Die Entscheidung im Reisemobil auf Tour zu gehen steht
Aber welches Reisemobil soll es sein? Vielleicht sollten wir vorab ein paar Sätze zu unserem Ziel sagen. Von unserer Heimat in Süddeutschland ist die Vendée rund 1.000 Kilometer und grob 10 Stunden Fahrzeit entfernt. Unser Reisemobil sollte sich daher möglichst wie ein PKW fahren lassen. Also musste ein kompaktes Mobil her. Keines von diesen Schiffen, die sich bei einem Ausflug am Reiseziel kaum durch schmale Gassen lenken lassen. Der Komfort sollte dabei jedoch nicht zu kurz kommen.
Auf der Suche nach Komfort in Verbindung mit kompakten Außenmaßen sind wir beim Hymercar Ayers Rock gelandet. Mit einer Länge von 5,41 Meter ist er kompakt und bietet – laut Hersteller – Platz für vier Personen. Und zwar beim Fahren und beim Wohnen. Informationen zum Einbau von Kindersitzen mit „Isofix“ sind auf der Website zwar nicht zu finden, aber wird schon passen.
Anfang August ist es endlich soweit. Der Ayers Rock steht bereit, beladen zu werden. Aber zunächst lassen es sich die Nachbarn nicht nehmen, einen Blick in das edle Mobil zu werfen. Kostet Zeit, muss aber sein. Schließlich wollen während unserer zwei Wochen Urlaub Blumen gegossen und Post ins Haus geholt werden.
Das Schöne am Urlaub in einem gemieteten Camper ist zwar, dass man das Zuhause ständig dabei hat, aber bedeutet auch, man muss die ganzen Utensilien zusammensuchen und im Reisemobil verstauen. So haben wir schon Tage zuvor alles was mit musste, in Kisten gepackt. Klamotten, Schuhe, Koch-Geschirr, Teller, Tassen, Gläser, Besteck. Und natürlich jede Menge Spielzeug. In den Playmobil Caravan unseres Sohns passt das schließlich auch alles rein.
Dieses ambitionierte Ansinnen führt schon vor der Abfahrt zu einer gewissen Ernüchterung. Dabei kommt mir zum ersten Mal der Gedanke, dass der Name „Ayers Rock“ kaum aufgrund der Größe gewählt worden sein kann. Sein Laderaum erweist sich schnell als relativ knapp bemessen. Kommen noch Fahrräder ins Spiel, wird es hart und man sortiert aus, was nicht unbedingt mit muss. Die Kinder jedenfalls müssen mit, darüber gibt es fast keine Diskussion.
Auch wenn Nachbar Daniel die beiden Süßen gern für 2 Wochen adoptiert hätte. Am Ende finden die Kids und sehr viel mehr, Platz im Ayers Rock und in den hochwertigen Staufächern.

· · ·

ÜBUNGSAUFGABEN:
(a) Wie lautet der Reisebericht über die Wohnmobiltour von „Das Schöne am“ bis hinunter zu „fast keine Diskussion.“, wenn du darin „Laderaum“ in „Stauraum“ änderst?
(b) Kannst du den Reisebericht über die Wohnmobiltour im Anschluss an seinen letzten Satz weiterführen?

DATENTEIL:

· · ·

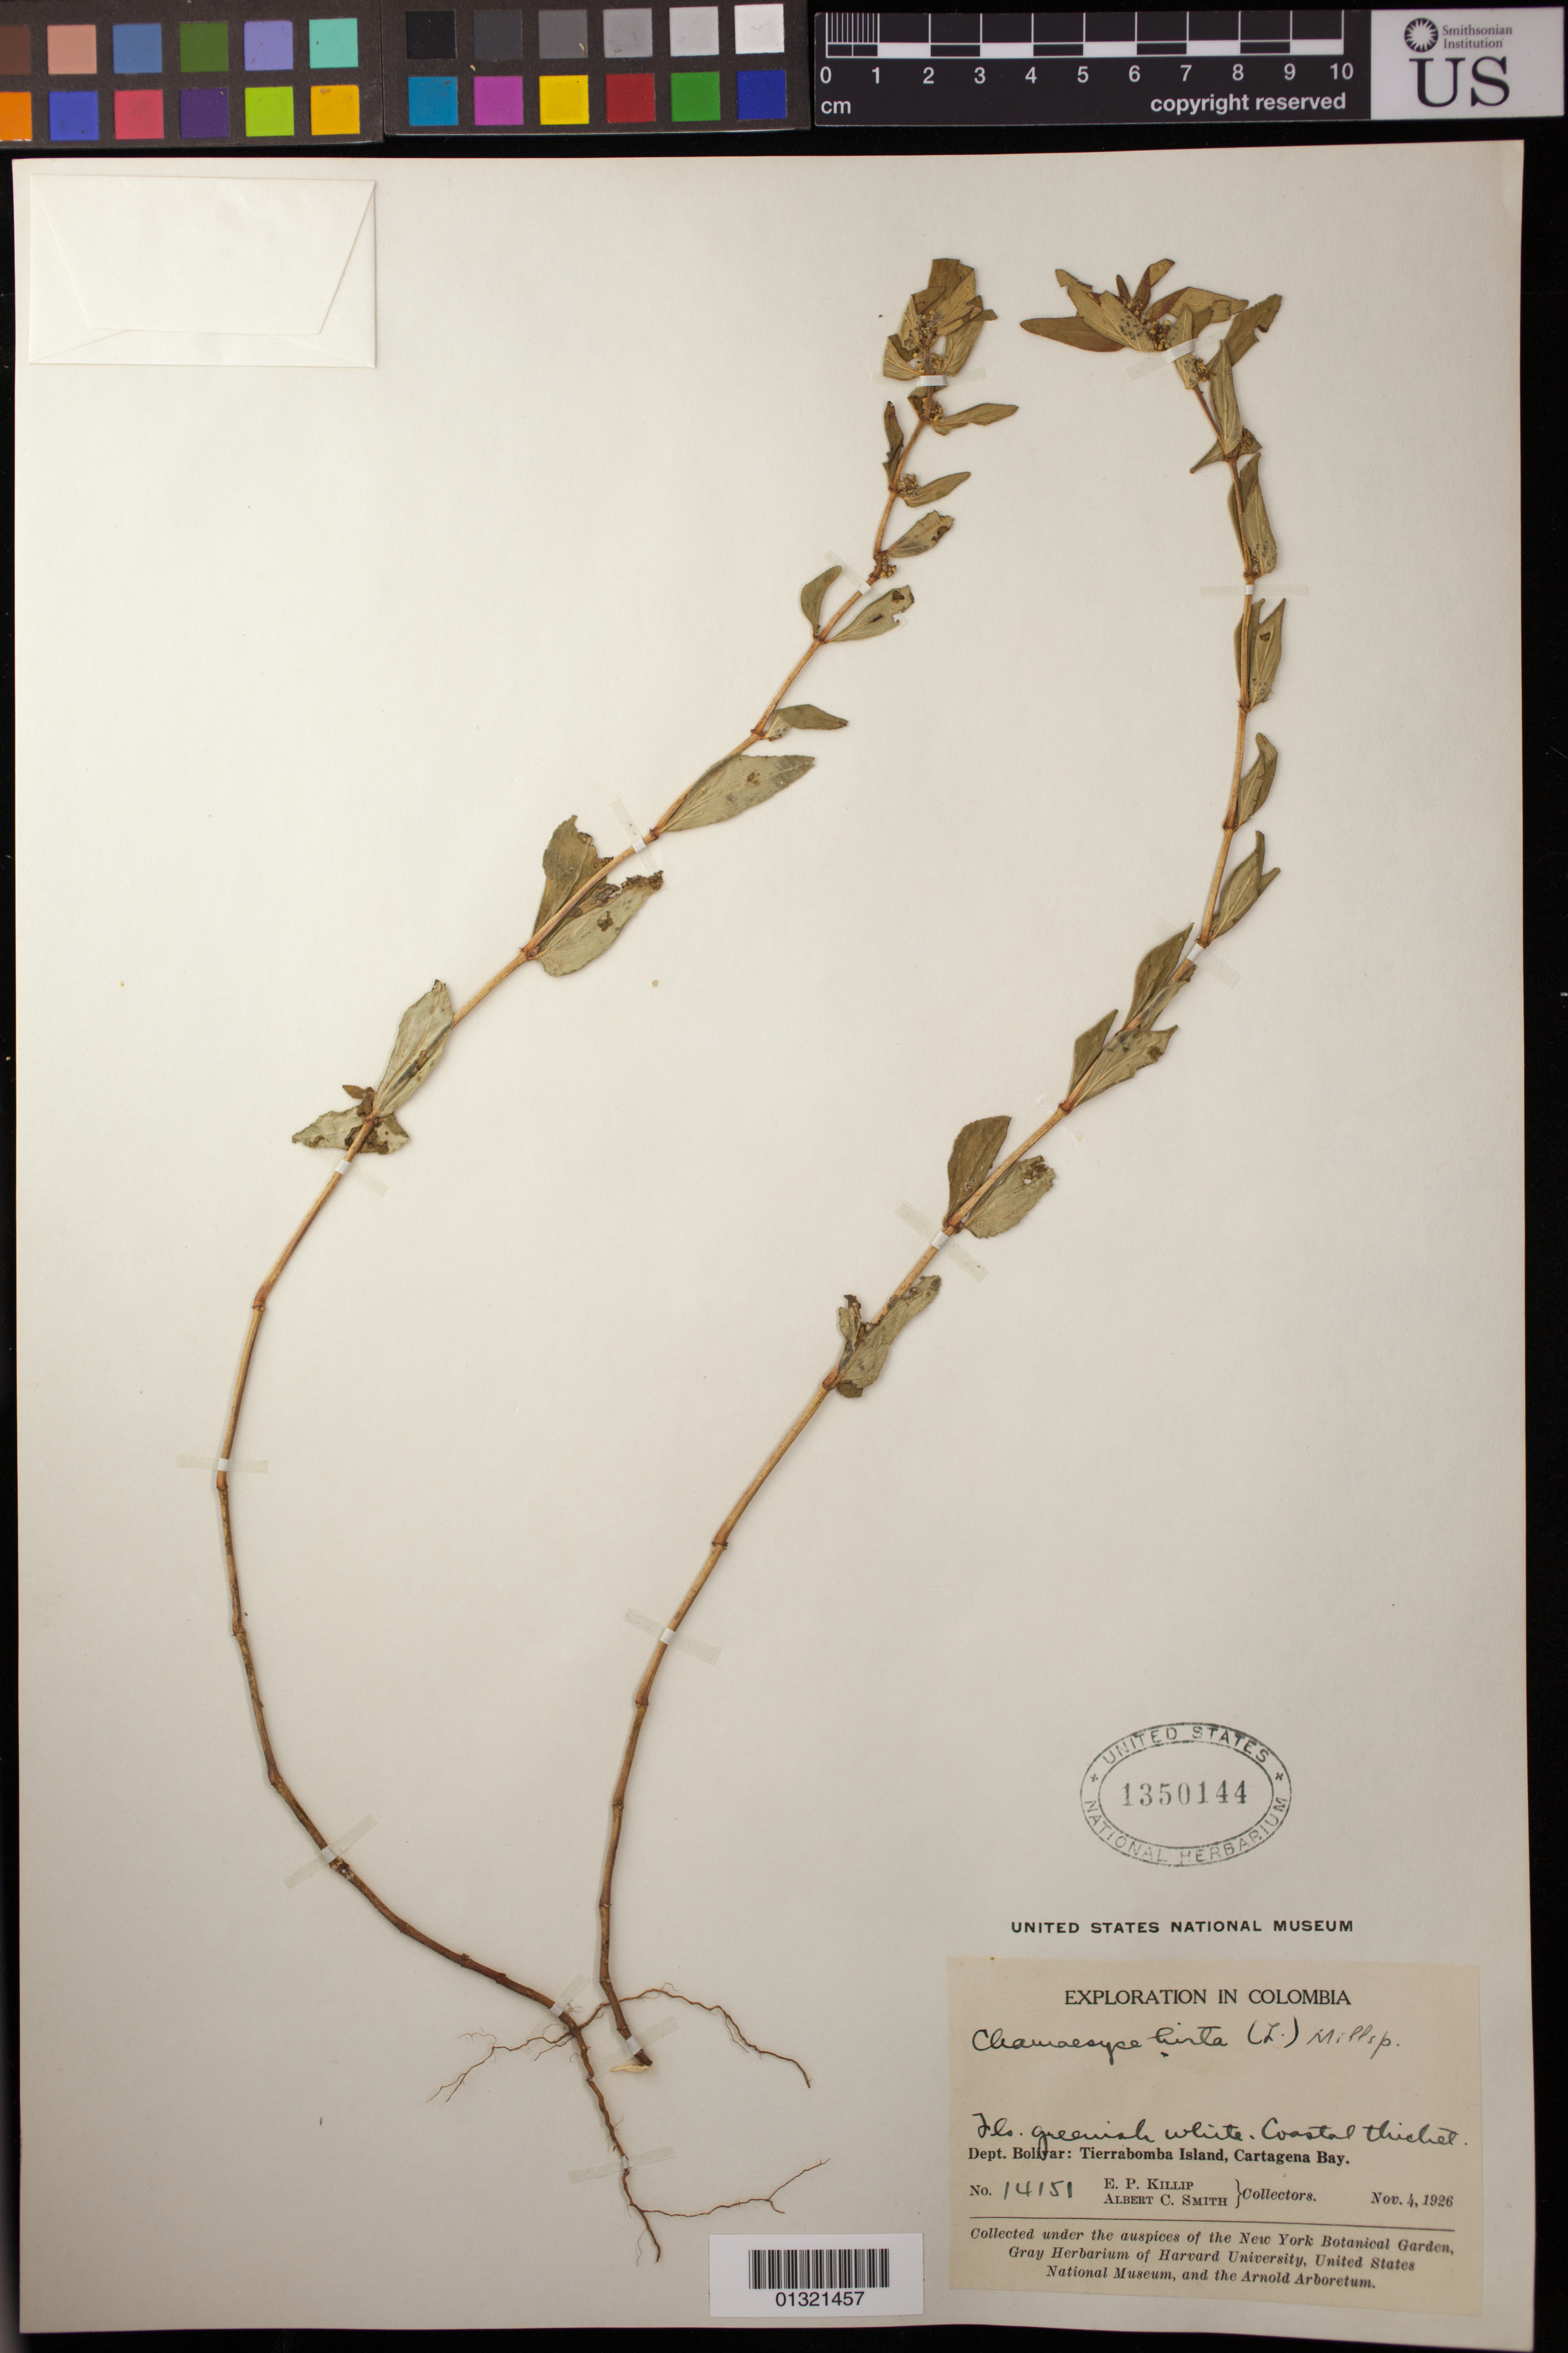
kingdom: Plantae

· · ·

LÖSUNGEN:
(a)
Das Schöne am Urlaub in einem gemieteten Camper ist zwar, dass man das Zuhause ständig dabei hat, aber bedeutet auch, man muss die ganzen Utensilien zusammensuchen und im Reisemobil verstauen. So haben wir schon Tage zuvor alles was mit musste, in Kisten gepackt. Klamotten, Schuhe, Koch-Geschirr, Teller, Tassen, Gläser, Besteck. Und natürlich jede Menge Spielzeug. In den Playmobil Caravan unseres Sohns passt das schließlich auch alles rein.
Dieses ambitionierte Ansinnen führt schon vor der Abfahrt zu einer gewissen Ernüchterung. Dabei kommt mir zum ersten Mal der Gedanke, dass der Name „Ayers Rock“ kaum aufgrund der Größe gewählt worden sein kann. Sein Stauraum erweist sich schnell als relativ knapp bemessen. Kommen noch Fahrräder ins Spiel, wird es hart und man sortiert aus, was nicht unbedingt mit muss. Die Kinder jedenfalls müssen mit, darüber gibt es fast keine Diskussion.

(b)
Und wie funktioniert das mit den Fahrrädern? Leider ist unser Mobil nicht mit einer Anhängerkupplung versehen. Auf ihr hätten wir unseren Fahrradträger befestigen können. Das Verstauen der Fahrräder im Heck des „Ayers Rock“ ist dank des leicht hochzuklappenden Betts zwar möglich, jedoch nimmt der Transport der Räder ein erhebliches Maß an Stauraum in Anspruch. Das Einladen der Räder gestaltet sich wie „Tetris für Fortgeschrittene“.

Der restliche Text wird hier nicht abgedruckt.